The EU has agreed to launch negotiations with New Zealand and Australia. The two countries are ready to speed up talks, and reach a deal in a reasonable timeframe.
“We don’t come to the negotiating table with a template or a model,” Australia’s Deputy Secretary, Justin Brown told EURACTIV in an interview. “We come with a pragmatic outcome in mind, with a package of benefits that will be good for both parties.”
New Zealand and Australia launched talks with the EU in October and November, respectively. According to analysts, there is a one trillion plus euro blind spot in the Asia-Pacific region linked to the GDP of the two countries.
Moving ahead with Wellington and Canberra is a no-brainer, as the Transatlantic Trade and Investment Partnership (TTIP) with the United States repeatedly hits roadblocks.
The European Commission is expected to start and complete the scoping exercise and impact assessment in 2016, and negotiations could start in 2017.
While this formal process goes on, trade representatives are keen to accelerate reaching informal understandings.
“There are some historical sensitivities […] but there are very few countries in the world that are so aligned to European thinking on questions like labour rights, environmental standards, sustainable development, making regulations with SMEs in mind,” said New Zealand’s Trade and Climate Change Issues Minister, Tim Groser, in an interview with EURACTIV.
The recent EU trade strategy published in October by Commissioner Cecilia Malmström proposes a number of innovations which New Zealand is ready to endorse.
“We are a policy-taker, not a policy-maker,” added Groser, emphasising that there is no other country better suited to developing new thinking than New Zealand.
Even though there is as risk of comparing trade talks between like-minded partners, such as the United States and Canada, the two Pacific countries are not in the same league, the trade representatives said.
Beyond tariffs, the deal will include chapters on regulatory cooperation. “Regulatory coordination is a completely different scenario to TTIP,” Brown insisted.
Australia and New Zealand because of their historical UK upbringing have a mixture of US and European regulatory structures and that should make it easier for negotiators to come to a compromise.

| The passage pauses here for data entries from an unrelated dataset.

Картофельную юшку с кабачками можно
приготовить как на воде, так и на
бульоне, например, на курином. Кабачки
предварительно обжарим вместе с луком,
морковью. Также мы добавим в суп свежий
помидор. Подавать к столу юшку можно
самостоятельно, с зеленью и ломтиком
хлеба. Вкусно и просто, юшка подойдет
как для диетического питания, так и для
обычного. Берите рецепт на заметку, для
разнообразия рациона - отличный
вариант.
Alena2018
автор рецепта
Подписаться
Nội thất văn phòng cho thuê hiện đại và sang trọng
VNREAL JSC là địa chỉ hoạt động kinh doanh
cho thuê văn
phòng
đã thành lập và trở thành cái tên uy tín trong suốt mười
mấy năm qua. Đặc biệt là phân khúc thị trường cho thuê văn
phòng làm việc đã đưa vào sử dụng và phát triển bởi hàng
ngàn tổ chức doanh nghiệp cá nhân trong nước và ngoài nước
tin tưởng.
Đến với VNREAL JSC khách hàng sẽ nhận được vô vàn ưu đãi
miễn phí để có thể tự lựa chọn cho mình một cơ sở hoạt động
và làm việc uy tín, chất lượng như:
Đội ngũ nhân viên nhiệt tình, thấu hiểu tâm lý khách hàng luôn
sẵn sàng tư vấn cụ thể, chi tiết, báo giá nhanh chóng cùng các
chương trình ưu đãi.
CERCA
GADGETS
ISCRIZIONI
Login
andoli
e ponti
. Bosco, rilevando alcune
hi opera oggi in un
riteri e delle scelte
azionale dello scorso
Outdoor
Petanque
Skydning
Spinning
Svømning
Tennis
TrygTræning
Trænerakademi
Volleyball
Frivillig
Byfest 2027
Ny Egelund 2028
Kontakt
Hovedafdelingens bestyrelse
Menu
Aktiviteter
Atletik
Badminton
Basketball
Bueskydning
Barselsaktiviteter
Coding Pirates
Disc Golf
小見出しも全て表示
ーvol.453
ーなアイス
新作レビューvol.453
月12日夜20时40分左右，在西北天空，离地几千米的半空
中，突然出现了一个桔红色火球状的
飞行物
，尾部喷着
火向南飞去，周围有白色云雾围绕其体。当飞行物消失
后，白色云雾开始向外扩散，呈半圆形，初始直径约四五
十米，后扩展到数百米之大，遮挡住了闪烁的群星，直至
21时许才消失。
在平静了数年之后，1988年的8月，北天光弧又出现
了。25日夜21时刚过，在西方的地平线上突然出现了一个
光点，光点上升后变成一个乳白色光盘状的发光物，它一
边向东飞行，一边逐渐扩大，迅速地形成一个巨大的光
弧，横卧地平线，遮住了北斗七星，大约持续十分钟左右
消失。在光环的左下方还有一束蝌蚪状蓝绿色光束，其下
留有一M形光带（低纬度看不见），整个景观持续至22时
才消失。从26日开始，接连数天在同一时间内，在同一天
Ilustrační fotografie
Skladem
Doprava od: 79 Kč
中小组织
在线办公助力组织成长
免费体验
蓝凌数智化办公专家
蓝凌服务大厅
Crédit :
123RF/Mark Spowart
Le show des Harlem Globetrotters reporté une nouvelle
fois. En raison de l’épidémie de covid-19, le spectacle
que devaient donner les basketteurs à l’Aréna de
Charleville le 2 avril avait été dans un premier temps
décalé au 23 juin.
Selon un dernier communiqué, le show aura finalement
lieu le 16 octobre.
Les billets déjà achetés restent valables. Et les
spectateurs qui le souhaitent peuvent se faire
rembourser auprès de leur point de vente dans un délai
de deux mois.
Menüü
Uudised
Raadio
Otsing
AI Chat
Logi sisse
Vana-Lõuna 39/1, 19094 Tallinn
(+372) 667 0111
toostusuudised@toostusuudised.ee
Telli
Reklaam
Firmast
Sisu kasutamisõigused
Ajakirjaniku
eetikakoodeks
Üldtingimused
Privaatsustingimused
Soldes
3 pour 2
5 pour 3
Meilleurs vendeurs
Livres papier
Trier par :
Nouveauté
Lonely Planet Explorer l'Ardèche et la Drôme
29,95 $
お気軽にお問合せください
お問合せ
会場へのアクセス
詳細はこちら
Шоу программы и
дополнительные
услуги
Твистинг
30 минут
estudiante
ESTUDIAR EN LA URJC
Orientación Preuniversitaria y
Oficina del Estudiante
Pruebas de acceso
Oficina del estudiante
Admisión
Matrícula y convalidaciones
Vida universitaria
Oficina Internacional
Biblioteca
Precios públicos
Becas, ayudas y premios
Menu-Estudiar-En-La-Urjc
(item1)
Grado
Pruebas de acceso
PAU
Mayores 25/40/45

“The US clearly has a number of objectives. We come to the table with straightforward propositions. We want to make a seamless environment for our businesses, both domestically and abroad in order to maximise revenue,” Brown said, explaining that the overall package needs to be a win-win.
On the same wave link, New Zealand favour a system of mutual recognition, which already exists to some extent in the agri-business, but they would like that to go across a number of sectors. “It depends on how ambitious Europe wants to be. It depends on whether they want to covert the ideas form their Trade for All strategy into concrete models,” Groser said.
In a hearing in the European Parliament last week, MEPs and EU stakeholders have highlighted possible contentious issues, specifically, agriculture and investor-state dispute mechanism (ISDS).
“The sensitivities on the European side are all about perceptions of history,” Groser said, arguing that the agricultural world has totally changed, and the EU Common Agricultural Policy has adapted.
New Zealand and Australia will not swamp the EU market with milk and meat, as is feared.
“The traditional perception is that agriculture is all a problem for Europe. But the reality is very different. Europe is the world’s largest agricultural exporter, and it is making great inroads into the Australia and New Zealand market for agricultural products, because they are the most sophisticated and highest quality products in the world. And the consumers love them! They love all these strange Italian pastas and French cheeses,” Groser conceded.
New Zealand has changed its policy on geographical indication (GIs) in advance of the negotiations, setting up a register in order to remove potential barriers that would slow down the talks.
More than traditional trade, much more is happening at investment level. There is significant French investment in the New Zealand wine sector, while New Zealanders invest in the French dairy sector. The same is happening in horticulture—with kiwis and apples, with France and Italy.
Open-mind on ISDS
As far as ISDS is concerned, Australia and New Zealand trade representatives are open-minded.
The contentious arbitration system has derailed TTIP trade negotiations, and now the Commission has proposed a special court to resolve disputes.
New Zealand is open-minded. “If Europe wants to move down a more open, transparent process, we can follow,” Groser said, going further saying that New Zealand would do without ISDS altogether.
“When we got to ISDS in the TPP talks, for example, I and the Austrialian minister reached a private agreement right at the start that we would not use it between ourselves […]. This is how pragmatic we are.”
Pragmatism will certainly be the underlying element of the negotiations between the EU and the two Pacific partners, but also common sense.
“We are on the same wavelength,” ended Brown. “Neither of us wants a backlash. We share too many common values and I don’t expect this agreement to be as hot topic as TTIP has been.”